IBM Db2 - The Ultimate Database for Cloud, Analytics & Mobile
Part 2: IBM Db2 Analytics Accelerator
What’s Driving Digital Transformation?
Customers are not as loyal as they used to be. As a customer, if you don‘t get the experience you are looking for, you look for alternatives. Digital transformation will be rated by your customers based on that experience. Customer retain & help driving your business.
How quickly you can deliver something new into the market, you might have all the data. You need to make that data available. You might have collected and consolidated the data in different places (customer data/ credit card information) in order to get 360° view. If you add more and more data to this kind of data repository, there are challenges like how fast you can make the data available in a format that you can draw resolutions from that and make the experience for the customer.
Last but not least not just as customer base, but also when working with your partners (BPs or other partners), you want to simplify and streamline the whole workflow around data provisioning.
Machine learning is helping to drive improved customer service through personalization, drive greater employee productivity by helping to make the best decision at the right time and serves as a foundation for innovation by uncovering customer behaviors and product uses that you may not be aware of.
According to a Forrester Research study: “Insight-driven businesses bring insight, not just data, into every decision, and they know exactly how to use them for the greatest advantage across the entire customer life cycle. For these firms, digital insights and what they do with them are their secret weapons --- to disrupt your market and steal your customers”.
That statement really encapsulates what Machine Learning can bring to your organization.
But What is really Machine Learning?
Let’s start with the basics. It feels like you can hardly listen to a podcast, blog or technical publication without coming across Machine Learning. It powers everyday services we use like Watson, Siri, Facebook, and Google. But what is it? In short, it’s a way for computers to learn without explicitly being programmed. Or said another way, it’s software that can write software.
Not exactly a new idea: Neural networks were discovered by Santiago Ramón y Cajal early 1900, AI followed in 1950s… but, it finally works! Or at least, it works in specialized forms: Language translation, language understanding, speech transcription, Object detection, face recognition, …
Classification where Data points are labeled and are being used to predict a category. You can have Two-classes vs multi-classes. Typical examples are Fraud Detection (fraud vs non-fraud), Spam email detection (spam vs non-spam).

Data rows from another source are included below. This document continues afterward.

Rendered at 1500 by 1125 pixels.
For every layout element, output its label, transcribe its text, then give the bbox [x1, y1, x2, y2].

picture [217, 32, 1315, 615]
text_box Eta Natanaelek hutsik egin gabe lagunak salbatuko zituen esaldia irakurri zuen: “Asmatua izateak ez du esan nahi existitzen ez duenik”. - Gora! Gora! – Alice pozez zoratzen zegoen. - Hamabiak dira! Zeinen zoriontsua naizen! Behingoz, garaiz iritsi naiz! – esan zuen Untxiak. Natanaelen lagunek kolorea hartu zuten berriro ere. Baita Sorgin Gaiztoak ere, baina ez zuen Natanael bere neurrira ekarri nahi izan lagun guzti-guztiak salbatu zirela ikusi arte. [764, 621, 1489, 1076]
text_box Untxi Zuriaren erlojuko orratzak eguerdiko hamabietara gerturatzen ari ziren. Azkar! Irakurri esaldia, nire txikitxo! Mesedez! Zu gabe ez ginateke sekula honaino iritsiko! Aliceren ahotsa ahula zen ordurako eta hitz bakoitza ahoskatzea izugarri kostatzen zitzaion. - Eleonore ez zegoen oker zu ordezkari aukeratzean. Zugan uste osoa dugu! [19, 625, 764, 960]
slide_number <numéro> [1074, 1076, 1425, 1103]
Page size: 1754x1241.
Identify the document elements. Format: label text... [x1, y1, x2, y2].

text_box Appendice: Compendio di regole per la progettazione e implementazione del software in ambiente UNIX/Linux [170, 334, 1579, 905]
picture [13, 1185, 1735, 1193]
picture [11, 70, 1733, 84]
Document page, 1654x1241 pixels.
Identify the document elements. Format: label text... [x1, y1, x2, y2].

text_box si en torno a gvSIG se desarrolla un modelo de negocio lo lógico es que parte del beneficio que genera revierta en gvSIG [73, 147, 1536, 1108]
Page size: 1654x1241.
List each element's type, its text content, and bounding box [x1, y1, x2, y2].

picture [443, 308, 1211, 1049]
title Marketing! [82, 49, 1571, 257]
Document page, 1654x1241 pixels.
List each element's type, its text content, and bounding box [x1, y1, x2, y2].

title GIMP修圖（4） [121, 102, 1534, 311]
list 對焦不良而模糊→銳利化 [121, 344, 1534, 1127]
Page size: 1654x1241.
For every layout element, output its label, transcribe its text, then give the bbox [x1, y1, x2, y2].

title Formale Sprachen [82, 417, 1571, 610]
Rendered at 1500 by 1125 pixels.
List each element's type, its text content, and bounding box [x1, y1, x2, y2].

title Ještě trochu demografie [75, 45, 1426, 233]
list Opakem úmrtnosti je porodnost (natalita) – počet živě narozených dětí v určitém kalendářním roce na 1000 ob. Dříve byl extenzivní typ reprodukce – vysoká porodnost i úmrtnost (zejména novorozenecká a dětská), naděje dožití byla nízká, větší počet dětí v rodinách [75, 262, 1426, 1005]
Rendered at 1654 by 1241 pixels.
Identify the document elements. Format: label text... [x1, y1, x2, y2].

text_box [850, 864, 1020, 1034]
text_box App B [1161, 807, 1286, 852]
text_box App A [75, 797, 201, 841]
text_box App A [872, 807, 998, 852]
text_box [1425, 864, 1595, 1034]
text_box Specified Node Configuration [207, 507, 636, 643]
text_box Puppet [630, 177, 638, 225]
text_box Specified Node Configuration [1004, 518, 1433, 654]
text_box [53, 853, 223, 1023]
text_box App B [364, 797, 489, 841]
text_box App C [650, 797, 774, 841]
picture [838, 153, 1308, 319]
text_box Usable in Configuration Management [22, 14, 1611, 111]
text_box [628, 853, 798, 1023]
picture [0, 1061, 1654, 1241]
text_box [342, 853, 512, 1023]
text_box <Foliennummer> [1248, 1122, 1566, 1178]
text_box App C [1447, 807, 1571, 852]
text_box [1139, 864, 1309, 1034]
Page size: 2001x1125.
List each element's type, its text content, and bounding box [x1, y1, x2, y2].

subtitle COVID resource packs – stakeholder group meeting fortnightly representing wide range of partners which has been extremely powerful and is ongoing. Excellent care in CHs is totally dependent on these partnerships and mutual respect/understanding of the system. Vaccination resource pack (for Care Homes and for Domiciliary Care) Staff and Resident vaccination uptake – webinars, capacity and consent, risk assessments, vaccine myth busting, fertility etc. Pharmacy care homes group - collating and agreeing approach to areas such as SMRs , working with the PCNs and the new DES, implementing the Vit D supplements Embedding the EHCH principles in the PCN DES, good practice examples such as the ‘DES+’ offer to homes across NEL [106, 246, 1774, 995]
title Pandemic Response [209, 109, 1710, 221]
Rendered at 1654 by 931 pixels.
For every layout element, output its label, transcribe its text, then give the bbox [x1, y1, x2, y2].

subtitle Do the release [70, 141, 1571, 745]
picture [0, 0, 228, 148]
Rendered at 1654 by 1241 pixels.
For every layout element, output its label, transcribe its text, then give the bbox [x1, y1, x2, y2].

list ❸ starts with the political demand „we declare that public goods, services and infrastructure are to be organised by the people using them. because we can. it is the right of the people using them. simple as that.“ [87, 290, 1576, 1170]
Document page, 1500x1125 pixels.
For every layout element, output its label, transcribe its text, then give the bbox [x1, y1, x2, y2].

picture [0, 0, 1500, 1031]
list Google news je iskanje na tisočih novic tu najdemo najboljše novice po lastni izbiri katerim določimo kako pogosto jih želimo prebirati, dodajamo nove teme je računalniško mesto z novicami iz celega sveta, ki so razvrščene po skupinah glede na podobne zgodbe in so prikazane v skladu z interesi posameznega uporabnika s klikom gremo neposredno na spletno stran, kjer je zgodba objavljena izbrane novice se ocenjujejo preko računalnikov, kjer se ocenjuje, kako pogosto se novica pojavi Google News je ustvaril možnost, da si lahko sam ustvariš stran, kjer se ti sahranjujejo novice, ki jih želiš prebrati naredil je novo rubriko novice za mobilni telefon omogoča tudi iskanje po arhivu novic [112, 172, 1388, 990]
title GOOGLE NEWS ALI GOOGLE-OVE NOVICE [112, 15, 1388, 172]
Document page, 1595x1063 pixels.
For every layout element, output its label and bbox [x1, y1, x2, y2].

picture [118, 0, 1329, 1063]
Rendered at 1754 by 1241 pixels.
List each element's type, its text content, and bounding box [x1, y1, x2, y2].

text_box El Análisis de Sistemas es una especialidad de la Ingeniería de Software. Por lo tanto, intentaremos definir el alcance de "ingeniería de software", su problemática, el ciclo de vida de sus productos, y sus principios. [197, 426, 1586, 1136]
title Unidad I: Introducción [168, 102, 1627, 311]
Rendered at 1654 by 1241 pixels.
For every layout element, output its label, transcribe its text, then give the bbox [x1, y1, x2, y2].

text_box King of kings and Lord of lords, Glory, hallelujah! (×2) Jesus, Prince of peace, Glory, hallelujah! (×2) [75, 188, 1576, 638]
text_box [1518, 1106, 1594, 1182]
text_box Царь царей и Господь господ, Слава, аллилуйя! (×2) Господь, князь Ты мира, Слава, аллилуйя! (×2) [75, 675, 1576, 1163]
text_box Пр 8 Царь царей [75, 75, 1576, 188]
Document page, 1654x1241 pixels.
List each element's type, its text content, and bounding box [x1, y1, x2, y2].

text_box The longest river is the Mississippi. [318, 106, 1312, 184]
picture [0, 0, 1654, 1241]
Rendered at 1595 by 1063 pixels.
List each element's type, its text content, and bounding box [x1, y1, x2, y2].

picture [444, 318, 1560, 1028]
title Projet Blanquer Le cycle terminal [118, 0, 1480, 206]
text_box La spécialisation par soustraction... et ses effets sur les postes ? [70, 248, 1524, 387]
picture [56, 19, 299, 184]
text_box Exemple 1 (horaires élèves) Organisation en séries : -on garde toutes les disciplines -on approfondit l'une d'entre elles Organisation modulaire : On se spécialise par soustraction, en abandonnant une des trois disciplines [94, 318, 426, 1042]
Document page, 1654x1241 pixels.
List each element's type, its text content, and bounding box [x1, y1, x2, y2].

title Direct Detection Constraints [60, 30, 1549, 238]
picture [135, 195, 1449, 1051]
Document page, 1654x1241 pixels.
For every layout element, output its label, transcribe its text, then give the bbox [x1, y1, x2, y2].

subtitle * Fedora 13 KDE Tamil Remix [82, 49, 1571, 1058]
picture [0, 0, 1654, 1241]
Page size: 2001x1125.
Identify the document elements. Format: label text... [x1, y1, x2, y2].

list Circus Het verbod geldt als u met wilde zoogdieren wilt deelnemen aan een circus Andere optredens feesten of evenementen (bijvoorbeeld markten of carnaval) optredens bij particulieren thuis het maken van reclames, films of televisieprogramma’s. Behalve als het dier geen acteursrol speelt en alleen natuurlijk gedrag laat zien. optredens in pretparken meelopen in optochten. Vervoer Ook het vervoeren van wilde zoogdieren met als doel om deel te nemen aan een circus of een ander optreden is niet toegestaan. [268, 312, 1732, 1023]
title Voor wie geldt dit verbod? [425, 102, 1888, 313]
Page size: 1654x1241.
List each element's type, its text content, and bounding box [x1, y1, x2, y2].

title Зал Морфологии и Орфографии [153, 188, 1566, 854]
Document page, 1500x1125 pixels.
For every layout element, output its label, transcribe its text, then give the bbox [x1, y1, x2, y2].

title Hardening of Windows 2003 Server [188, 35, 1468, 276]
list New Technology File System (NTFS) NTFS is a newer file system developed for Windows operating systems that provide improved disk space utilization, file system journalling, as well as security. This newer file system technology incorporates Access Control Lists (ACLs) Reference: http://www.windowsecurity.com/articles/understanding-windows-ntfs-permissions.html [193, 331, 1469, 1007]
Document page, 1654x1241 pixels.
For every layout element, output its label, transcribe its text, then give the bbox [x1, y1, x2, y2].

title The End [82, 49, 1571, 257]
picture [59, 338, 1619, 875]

Regression when a value is being predicted, for instance Stock prices prediction.
Clustering when Data points are not labeled. The goal is then to group data into clusters to better organize the data.
To accomplish these calculations, Machine Learning is using a huge variety of mathematical algorithms to compute all the input information. These algorithms are classified in 3 groups:
Supervised Learning which is Task driven using Regression and Classification technics.
Unsupervised Learning which is Data driven using Clustering technics.
And Reinforcement Learning when Algorithms learn how to react to the environment.
IBM Machine Learning for z/OS
Now let’s focus specifically on IBM Machine Learning for z/OS.
Data science efforts represent a significant investment in skills, time, hardware and software. Data scientists and the business teams that depend on them, want to get the most out of the models that they develop.
To help data scientists build, deploy and monitor behavioral models, IBM introduced Machine Learning for z/OS. Machine Learning for z/OS is an enterprise grade, collaborative and extensible machine learning offering. It runs on IBM Z and benefits from all of the advantages mentioned before.
As it provides faster model development, deployment and monitoring, Machine Learning for z/OS offers a quick return on investment.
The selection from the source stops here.